■ Entries provided ■
----------------------------------------

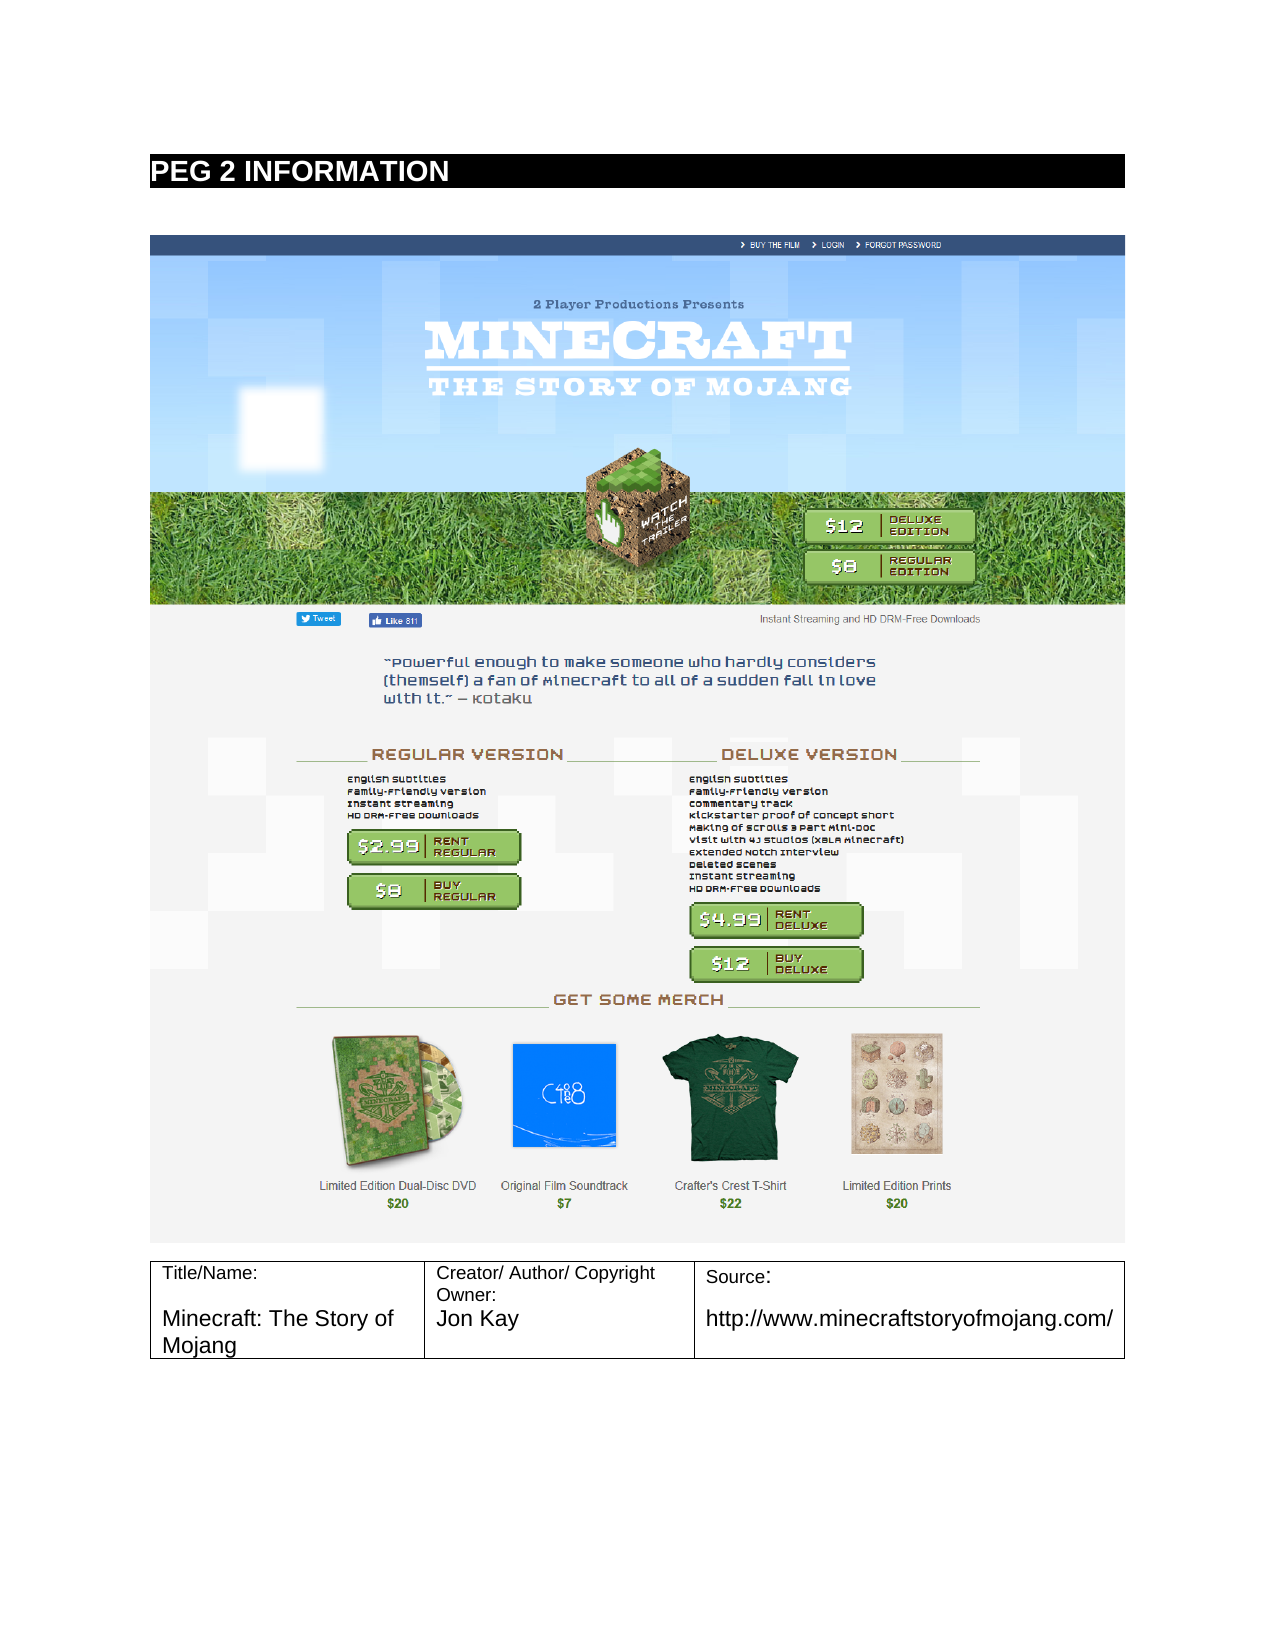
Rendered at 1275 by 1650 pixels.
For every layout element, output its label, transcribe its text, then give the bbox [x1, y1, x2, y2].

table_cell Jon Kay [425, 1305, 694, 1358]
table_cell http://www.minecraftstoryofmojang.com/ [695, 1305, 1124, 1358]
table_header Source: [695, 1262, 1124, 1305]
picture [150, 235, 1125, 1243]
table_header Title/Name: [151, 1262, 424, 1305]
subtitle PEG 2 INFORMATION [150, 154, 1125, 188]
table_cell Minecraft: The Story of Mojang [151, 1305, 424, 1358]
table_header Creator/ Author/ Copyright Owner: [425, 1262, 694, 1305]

----------------------------------------

■ Exercise details ■
Set the entries down again exactly. Do not include the images.

■ The completed task ■
Rendered at 1275 by 1650 pixels.
For every layout element, output its label, transcribe its text, then give the bbox [x1, y1, x2, y2].

table_cell Jon Kay [425, 1305, 694, 1358]
table_cell http://www.minecraftstoryofmojang.com/ [695, 1305, 1124, 1358]
table_header Source: [695, 1262, 1124, 1305]
picture [150, 235, 1125, 1243]
table_header Title/Name: [151, 1262, 424, 1305]
subtitle PEG 2 INFORMATION [150, 154, 1125, 188]
table_cell Minecraft: The Story of Mojang [151, 1305, 424, 1358]
table_header Creator/ Author/ Copyright Owner: [425, 1262, 694, 1305]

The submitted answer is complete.